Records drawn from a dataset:
********

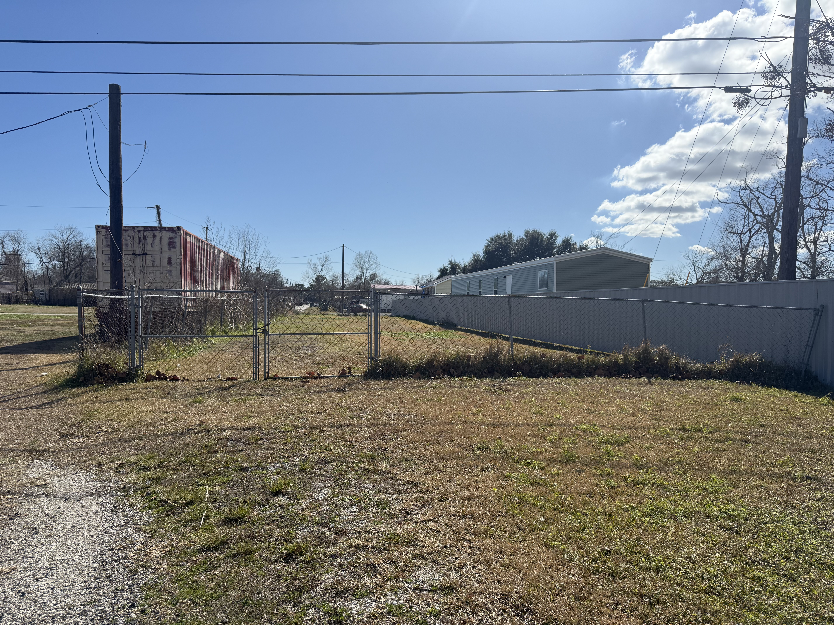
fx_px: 578
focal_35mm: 24
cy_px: 312
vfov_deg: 56.8
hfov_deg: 71.6
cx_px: 417
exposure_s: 1/6711
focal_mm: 6.76
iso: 125
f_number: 1.78
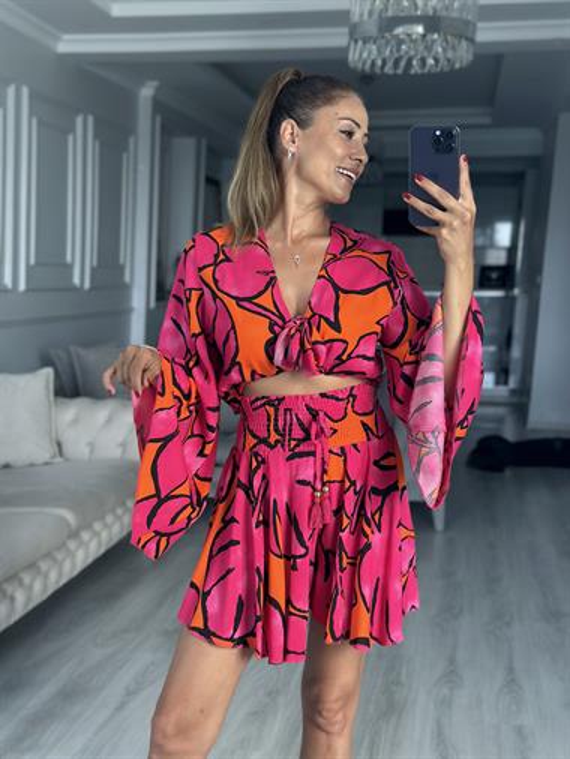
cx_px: 285
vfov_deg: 39.6
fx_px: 1053
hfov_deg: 30.3
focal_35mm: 48
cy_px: 380
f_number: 1.78
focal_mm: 6.86
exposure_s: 1/145
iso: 100
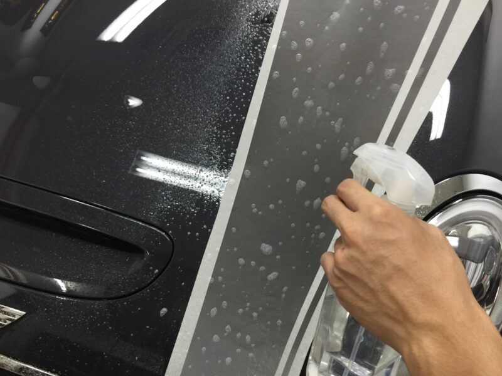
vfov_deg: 48.2
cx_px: 251
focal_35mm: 29
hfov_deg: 61.7
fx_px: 421
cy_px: 188
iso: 80
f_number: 2.2
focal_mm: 4.15
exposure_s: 1/15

********

• [What is being asked] Where pictures appear, omit them, and transcribe exactly, with nothing else, the lines from the line with "exposure_s: 1/145" through the final line of the records above, both ends included.

• [Response below]
exposure_s: 1/145
iso: 100
vfov_deg: 48.2
cx_px: 251
focal_35mm: 29
hfov_deg: 61.7
fx_px: 421
cy_px: 188
iso: 80
f_number: 2.2
focal_mm: 4.15
exposure_s: 1/15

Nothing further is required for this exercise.